● **Activity**
Can you write out every line from the start of the records below through the line containing "holding the unemployment", leaving out any pictures?

Stored data entries
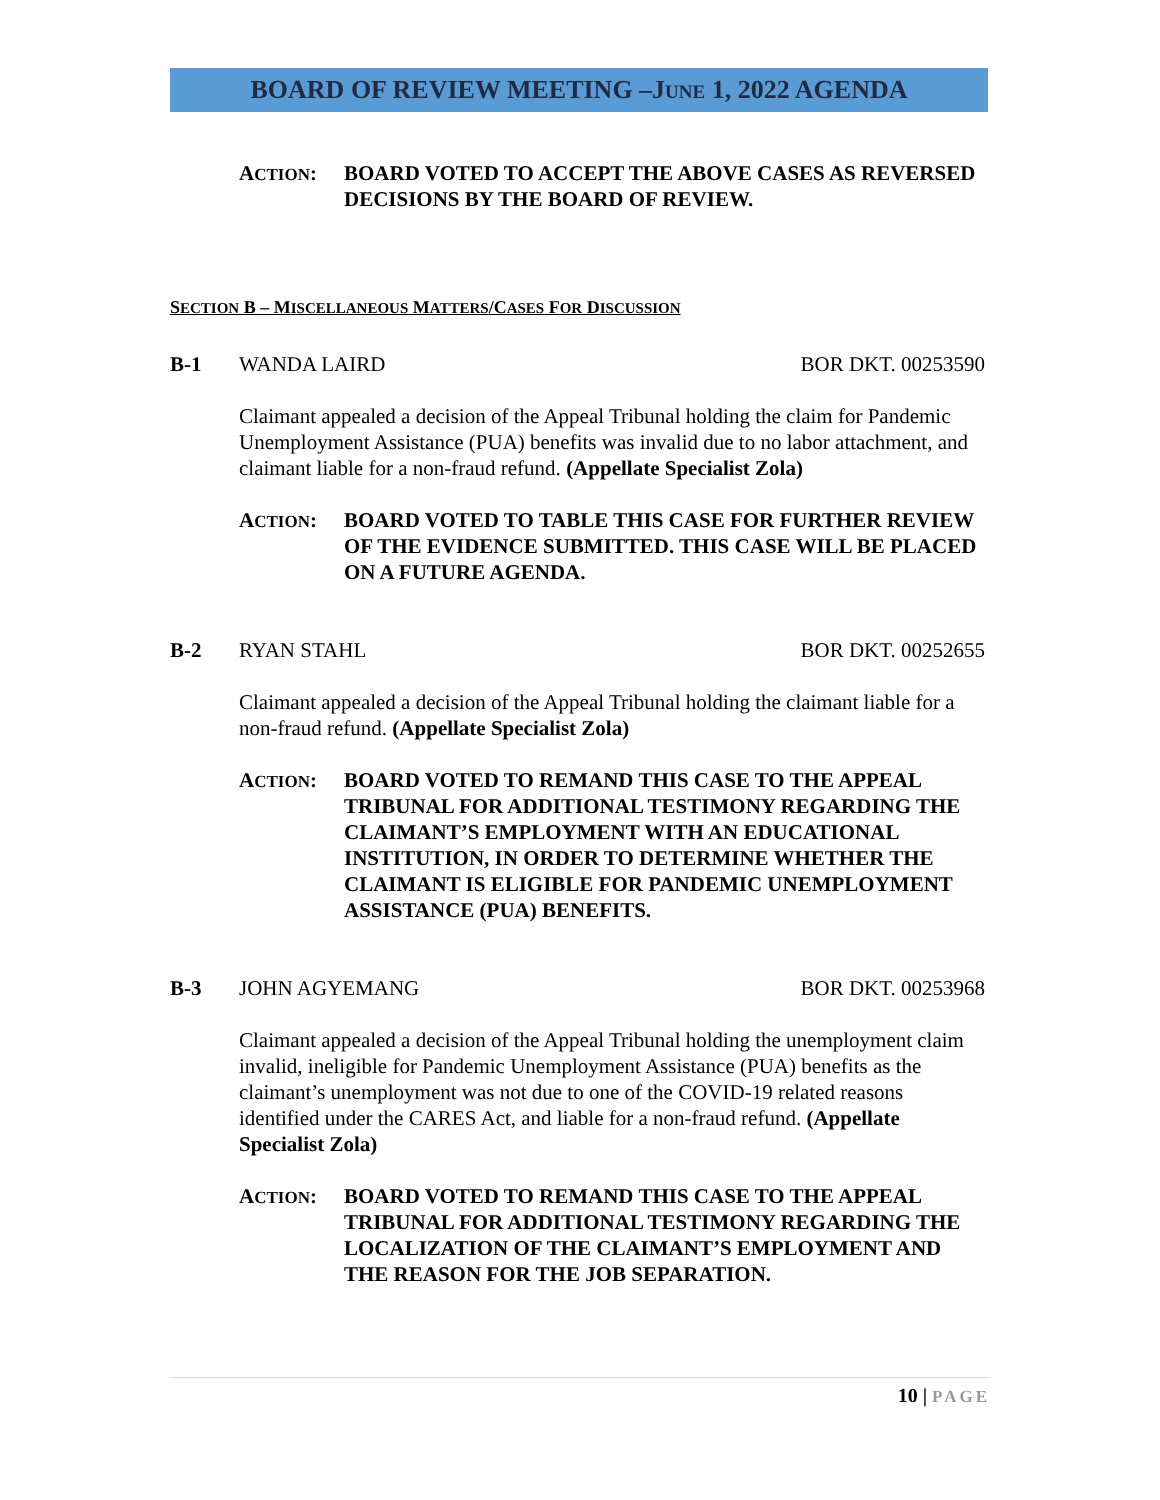BOARD OF REVIEW MEETING –JUNE 1, 2022 AGENDA
ACTION: BOARD VOTED TO ACCEPT THE ABOVE CASES AS REVERSED DECISIONS BY THE BOARD OF REVIEW.
SECTION B – MISCELLANEOUS MATTERS/CASES FOR DISCUSSION
B-1 WANDA LAIRD BOR DKT. 00253590
Claimant appealed a decision of the Appeal Tribunal holding the claim for Pandemic Unemployment Assistance (PUA) benefits was invalid due to no labor attachment, and claimant liable for a non-fraud refund. (Appellate Specialist Zola)
ACTION: BOARD VOTED TO TABLE THIS CASE FOR FURTHER REVIEW OF THE EVIDENCE SUBMITTED. THIS CASE WILL BE PLACED ON A FUTURE AGENDA.
B-2 RYAN STAHL BOR DKT. 00252655
Claimant appealed a decision of the Appeal Tribunal holding the claimant liable for a non-fraud refund. (Appellate Specialist Zola)
ACTION: BOARD VOTED TO REMAND THIS CASE TO THE APPEAL TRIBUNAL FOR ADDITIONAL TESTIMONY REGARDING THE CLAIMANT’S EMPLOYMENT WITH AN EDUCATIONAL INSTITUTION, IN ORDER TO DETERMINE WHETHER THE CLAIMANT IS ELIGIBLE FOR PANDEMIC UNEMPLOYMENT ASSISTANCE (PUA) BENEFITS.
B-3 JOHN AGYEMANG BOR DKT. 00253968
Claimant appealed a decision of the Appeal Tribunal holding the unemployment claim invalid, ineligible for Pandemic Unemployment Assistance (PUA) benefits as the claimant’s unemployment was not due to one of the COVID-19 related reasons identified under the CARES Act, and liable for a non-fraud refund. (Appellate Specialist Zola)
ACTION: BOARD VOTED TO REMAND THIS CASE TO THE APPEAL TRIBUNAL FOR ADDITIONAL TESTIMONY REGARDING THE LOCALIZATION OF THE CLAIMANT’S EMPLOYMENT AND THE REASON FOR THE JOB SEPARATION.
10 | PAGE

● **Answer below**
BOARD OF REVIEW MEETING –JUNE 1, 2022 AGENDA
ACTION: BOARD VOTED TO ACCEPT THE ABOVE CASES AS REVERSED DECISIONS BY THE BOARD OF REVIEW.
SECTION B – MISCELLANEOUS MATTERS/CASES FOR DISCUSSION
B-1 WANDA LAIRD BOR DKT. 00253590
Claimant appealed a decision of the Appeal Tribunal holding the claim for Pandemic Unemployment Assistance (PUA) benefits was invalid due to no labor attachment, and claimant liable for a non-fraud refund. (Appellate Specialist Zola)
ACTION: BOARD VOTED TO TABLE THIS CASE FOR FURTHER REVIEW OF THE EVIDENCE SUBMITTED. THIS CASE WILL BE PLACED ON A FUTURE AGENDA.
B-2 RYAN STAHL BOR DKT. 00252655
Claimant appealed a decision of the Appeal Tribunal holding the claimant liable for a non-fraud refund. (Appellate Specialist Zola)
ACTION: BOARD VOTED TO REMAND THIS CASE TO THE APPEAL TRIBUNAL FOR ADDITIONAL TESTIMONY REGARDING THE CLAIMANT’S EMPLOYMENT WITH AN EDUCATIONAL INSTITUTION, IN ORDER TO DETERMINE WHETHER THE CLAIMANT IS ELIGIBLE FOR PANDEMIC UNEMPLOYMENT ASSISTANCE (PUA) BENEFITS.
B-3 JOHN AGYEMANG BOR DKT. 00253968
Claimant appealed a decision of the Appeal Tribunal holding the unemployment claim invalid, ineligible for Pandemic Unemployment Assistance (PUA) benefits as the claimant’s unemployment was not due to one of the COVID-19 related reasons identified under the CARES Act, and liable for a non-fraud refund. (Appellate Specialist Zola)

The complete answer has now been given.